** TASK REQUIREMENTS **
Filter the listing below down to the lines with the word "Biblioteca" and copy those.
———
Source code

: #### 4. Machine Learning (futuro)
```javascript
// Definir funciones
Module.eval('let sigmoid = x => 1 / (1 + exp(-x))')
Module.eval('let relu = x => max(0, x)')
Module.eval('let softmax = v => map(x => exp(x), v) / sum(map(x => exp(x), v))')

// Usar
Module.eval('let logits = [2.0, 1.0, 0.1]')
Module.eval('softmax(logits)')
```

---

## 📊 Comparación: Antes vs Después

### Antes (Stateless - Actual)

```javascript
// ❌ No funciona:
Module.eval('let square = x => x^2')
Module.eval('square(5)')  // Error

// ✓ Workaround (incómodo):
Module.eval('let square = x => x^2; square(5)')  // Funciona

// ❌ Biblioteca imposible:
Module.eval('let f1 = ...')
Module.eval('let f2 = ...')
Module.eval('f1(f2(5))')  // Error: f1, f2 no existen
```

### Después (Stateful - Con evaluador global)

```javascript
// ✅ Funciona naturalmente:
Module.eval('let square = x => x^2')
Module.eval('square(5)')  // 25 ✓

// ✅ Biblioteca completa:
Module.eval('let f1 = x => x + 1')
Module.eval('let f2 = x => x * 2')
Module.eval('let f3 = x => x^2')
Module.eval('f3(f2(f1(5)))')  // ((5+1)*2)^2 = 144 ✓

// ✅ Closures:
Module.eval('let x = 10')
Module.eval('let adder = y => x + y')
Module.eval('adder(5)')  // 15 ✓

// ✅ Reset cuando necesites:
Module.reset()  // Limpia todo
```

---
———
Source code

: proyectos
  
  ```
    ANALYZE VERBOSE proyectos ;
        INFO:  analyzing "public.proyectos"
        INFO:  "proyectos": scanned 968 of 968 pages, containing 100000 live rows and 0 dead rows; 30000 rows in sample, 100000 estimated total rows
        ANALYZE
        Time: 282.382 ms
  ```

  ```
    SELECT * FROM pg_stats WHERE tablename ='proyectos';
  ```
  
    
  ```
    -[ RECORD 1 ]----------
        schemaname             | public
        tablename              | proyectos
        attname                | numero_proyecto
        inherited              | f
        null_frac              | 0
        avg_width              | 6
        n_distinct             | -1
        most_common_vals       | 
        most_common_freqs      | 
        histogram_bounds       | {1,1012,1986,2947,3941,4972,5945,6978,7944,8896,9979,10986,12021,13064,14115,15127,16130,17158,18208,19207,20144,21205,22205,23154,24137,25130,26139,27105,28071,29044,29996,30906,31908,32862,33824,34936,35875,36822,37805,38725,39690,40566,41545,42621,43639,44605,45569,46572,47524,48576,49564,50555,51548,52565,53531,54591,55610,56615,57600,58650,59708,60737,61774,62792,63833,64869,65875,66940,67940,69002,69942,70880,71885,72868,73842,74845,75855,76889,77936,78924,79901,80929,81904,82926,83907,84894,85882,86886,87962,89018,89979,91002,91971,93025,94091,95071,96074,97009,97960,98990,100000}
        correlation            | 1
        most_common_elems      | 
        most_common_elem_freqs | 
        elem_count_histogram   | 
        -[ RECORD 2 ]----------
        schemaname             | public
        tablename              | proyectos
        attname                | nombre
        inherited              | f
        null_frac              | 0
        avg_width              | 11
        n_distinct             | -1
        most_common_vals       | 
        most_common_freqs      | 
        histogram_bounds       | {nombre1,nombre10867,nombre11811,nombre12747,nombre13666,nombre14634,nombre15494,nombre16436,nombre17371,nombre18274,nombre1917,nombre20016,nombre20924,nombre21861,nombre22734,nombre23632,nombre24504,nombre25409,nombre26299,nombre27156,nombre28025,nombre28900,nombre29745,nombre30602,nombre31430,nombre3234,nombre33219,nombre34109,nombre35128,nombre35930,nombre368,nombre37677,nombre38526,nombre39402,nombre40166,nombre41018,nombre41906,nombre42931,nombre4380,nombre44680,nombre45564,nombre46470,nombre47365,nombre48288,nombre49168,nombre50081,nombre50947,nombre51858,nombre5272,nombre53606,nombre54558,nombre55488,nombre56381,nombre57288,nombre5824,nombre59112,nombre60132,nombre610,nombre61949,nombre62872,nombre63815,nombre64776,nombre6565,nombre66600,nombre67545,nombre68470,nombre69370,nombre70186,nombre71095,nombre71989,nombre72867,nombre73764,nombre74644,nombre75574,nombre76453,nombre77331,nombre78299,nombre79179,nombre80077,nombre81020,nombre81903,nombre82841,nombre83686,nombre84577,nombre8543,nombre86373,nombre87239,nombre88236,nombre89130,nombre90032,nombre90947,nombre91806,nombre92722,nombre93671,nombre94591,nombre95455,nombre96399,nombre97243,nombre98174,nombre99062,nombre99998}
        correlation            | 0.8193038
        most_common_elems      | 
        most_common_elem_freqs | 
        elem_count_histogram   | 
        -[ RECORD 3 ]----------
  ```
———
** OUTPUT OF THE EXERCISE **
// ❌ Biblioteca imposible:
// ✅ Biblioteca completa:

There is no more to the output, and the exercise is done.